(Text-based design files)
────────────────────────────────────────
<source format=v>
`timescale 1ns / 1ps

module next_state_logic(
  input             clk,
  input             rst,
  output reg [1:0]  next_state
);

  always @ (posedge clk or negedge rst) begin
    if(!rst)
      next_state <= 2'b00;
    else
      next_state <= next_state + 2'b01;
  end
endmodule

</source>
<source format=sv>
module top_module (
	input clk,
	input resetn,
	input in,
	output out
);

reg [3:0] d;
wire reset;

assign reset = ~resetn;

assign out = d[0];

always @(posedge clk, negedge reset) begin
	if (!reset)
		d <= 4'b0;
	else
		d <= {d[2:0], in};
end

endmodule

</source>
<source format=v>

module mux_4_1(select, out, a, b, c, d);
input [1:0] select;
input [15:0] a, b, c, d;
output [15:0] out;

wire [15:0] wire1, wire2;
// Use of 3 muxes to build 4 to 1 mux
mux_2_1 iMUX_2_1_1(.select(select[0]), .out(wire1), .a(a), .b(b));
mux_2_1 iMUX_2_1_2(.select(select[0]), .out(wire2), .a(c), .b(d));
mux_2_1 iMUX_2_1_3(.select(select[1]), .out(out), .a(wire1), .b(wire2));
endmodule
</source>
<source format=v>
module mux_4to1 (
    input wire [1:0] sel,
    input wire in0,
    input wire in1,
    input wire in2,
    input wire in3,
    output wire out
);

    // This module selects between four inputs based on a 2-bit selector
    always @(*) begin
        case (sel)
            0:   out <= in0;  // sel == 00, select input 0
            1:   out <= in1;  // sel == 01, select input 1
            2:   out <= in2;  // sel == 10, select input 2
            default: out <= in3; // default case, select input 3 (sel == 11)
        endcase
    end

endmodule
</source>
────────────────────────────────────────
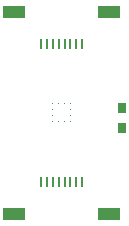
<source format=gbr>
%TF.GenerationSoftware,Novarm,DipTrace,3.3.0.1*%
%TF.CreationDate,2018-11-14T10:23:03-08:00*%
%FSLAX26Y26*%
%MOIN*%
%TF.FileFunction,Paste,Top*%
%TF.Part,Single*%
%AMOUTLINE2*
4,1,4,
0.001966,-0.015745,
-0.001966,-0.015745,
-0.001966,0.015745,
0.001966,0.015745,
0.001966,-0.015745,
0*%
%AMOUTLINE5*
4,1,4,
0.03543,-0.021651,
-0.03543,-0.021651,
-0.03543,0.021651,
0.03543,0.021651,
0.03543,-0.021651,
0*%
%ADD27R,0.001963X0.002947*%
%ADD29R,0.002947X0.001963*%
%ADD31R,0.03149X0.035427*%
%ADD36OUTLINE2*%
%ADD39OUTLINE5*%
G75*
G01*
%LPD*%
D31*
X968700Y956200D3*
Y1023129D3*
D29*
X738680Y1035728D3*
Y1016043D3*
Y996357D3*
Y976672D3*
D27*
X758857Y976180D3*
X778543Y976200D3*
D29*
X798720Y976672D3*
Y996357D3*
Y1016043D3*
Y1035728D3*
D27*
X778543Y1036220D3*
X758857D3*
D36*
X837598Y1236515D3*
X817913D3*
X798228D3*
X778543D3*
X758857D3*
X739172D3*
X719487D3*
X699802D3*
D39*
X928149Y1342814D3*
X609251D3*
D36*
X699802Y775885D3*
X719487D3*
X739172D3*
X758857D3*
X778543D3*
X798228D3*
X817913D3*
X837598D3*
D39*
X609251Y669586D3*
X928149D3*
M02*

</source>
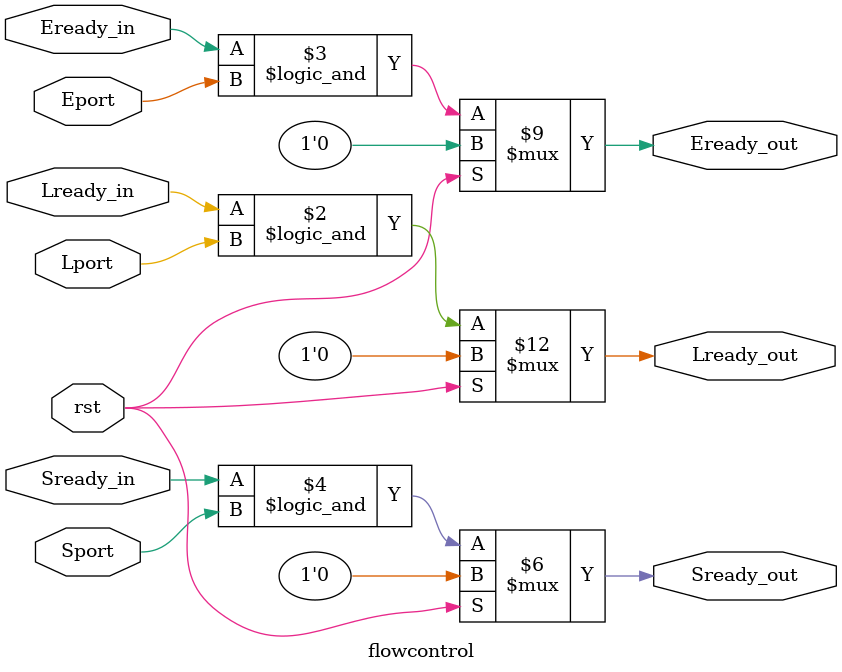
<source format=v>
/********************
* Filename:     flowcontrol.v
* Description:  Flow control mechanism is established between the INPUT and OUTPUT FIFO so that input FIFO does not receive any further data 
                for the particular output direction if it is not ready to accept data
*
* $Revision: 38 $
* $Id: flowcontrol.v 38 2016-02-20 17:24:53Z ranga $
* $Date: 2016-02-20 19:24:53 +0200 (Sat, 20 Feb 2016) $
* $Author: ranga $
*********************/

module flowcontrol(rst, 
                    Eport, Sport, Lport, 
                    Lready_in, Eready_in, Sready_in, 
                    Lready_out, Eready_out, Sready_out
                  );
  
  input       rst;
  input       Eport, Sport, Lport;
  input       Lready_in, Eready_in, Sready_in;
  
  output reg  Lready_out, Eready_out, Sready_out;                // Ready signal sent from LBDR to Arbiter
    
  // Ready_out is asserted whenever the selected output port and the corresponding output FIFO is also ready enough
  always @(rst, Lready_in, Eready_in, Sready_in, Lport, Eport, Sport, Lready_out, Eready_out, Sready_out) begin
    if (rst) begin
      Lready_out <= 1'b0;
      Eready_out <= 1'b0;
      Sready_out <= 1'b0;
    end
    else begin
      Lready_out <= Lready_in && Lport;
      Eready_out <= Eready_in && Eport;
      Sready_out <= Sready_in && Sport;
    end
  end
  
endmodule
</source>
────────────────────────────────────────
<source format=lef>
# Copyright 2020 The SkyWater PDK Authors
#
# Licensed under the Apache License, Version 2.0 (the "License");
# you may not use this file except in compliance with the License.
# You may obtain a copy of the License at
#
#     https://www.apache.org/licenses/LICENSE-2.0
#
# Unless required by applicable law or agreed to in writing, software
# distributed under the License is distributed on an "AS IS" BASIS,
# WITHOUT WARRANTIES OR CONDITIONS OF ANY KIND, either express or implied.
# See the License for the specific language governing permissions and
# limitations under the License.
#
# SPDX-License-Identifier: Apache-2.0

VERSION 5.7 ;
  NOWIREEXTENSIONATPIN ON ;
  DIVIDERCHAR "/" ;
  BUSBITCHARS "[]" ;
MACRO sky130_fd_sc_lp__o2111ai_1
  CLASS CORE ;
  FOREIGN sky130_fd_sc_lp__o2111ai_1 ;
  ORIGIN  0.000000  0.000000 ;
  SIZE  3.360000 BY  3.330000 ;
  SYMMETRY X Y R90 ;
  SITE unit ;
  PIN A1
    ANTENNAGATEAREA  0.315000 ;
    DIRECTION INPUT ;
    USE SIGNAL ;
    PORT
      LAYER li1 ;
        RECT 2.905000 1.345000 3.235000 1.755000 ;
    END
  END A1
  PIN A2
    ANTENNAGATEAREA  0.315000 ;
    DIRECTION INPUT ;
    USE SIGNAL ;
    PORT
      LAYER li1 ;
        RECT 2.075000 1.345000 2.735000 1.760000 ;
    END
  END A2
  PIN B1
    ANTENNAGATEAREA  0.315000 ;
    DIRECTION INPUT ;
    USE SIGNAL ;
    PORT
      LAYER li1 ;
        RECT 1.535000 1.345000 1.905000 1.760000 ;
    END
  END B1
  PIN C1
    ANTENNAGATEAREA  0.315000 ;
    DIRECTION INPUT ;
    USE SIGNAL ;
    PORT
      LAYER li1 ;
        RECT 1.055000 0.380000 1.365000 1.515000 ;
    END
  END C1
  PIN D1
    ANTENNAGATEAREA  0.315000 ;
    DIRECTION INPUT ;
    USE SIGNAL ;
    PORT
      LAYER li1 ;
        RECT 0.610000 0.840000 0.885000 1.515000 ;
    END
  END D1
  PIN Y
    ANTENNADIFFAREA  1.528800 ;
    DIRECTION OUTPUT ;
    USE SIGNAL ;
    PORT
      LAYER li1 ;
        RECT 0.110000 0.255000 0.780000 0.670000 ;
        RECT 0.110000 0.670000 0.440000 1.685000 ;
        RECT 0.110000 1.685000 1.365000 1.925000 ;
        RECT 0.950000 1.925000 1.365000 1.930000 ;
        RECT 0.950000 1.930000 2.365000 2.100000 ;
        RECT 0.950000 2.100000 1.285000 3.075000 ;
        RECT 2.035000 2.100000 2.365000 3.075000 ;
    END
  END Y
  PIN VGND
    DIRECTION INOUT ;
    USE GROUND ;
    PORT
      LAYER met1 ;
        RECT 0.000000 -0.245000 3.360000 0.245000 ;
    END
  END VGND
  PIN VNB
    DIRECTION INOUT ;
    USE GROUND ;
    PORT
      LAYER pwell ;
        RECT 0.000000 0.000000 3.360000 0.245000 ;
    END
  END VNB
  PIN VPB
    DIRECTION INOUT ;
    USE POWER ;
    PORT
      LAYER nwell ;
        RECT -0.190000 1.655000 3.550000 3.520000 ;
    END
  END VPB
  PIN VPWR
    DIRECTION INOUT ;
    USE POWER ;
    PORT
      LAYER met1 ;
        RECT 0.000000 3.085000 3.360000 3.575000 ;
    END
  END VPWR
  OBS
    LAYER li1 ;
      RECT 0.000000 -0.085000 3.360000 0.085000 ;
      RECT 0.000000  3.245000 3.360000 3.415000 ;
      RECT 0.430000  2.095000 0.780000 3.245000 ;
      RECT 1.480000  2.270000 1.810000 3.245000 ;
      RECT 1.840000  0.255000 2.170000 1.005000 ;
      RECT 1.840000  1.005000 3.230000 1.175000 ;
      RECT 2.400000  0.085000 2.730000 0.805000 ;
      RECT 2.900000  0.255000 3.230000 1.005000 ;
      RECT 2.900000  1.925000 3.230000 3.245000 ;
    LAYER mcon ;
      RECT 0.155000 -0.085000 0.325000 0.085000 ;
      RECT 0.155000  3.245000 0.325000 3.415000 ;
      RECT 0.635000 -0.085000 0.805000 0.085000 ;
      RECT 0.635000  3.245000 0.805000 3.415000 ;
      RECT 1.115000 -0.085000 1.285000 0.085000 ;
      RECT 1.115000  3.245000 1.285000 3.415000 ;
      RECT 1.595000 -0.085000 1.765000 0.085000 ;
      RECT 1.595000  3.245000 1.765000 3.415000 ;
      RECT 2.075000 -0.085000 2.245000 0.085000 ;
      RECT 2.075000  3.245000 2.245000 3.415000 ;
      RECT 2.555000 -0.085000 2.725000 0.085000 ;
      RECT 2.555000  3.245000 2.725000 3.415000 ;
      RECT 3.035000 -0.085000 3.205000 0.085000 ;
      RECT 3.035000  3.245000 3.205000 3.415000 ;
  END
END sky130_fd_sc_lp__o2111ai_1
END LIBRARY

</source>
────────────────────────────────────────
Your objective - Search the data above for the word "begin" and show every line that has it.

Problem solution -
  always @ (posedge clk or negedge rst) begin
always @(posedge clk, negedge reset) begin
    always @(*) begin
  always @(rst, Lready_in, Eready_in, Sready_in, Lport, Eport, Sport, Lready_out, Eready_out, Sready_out) begin
    if (rst) begin
    else begin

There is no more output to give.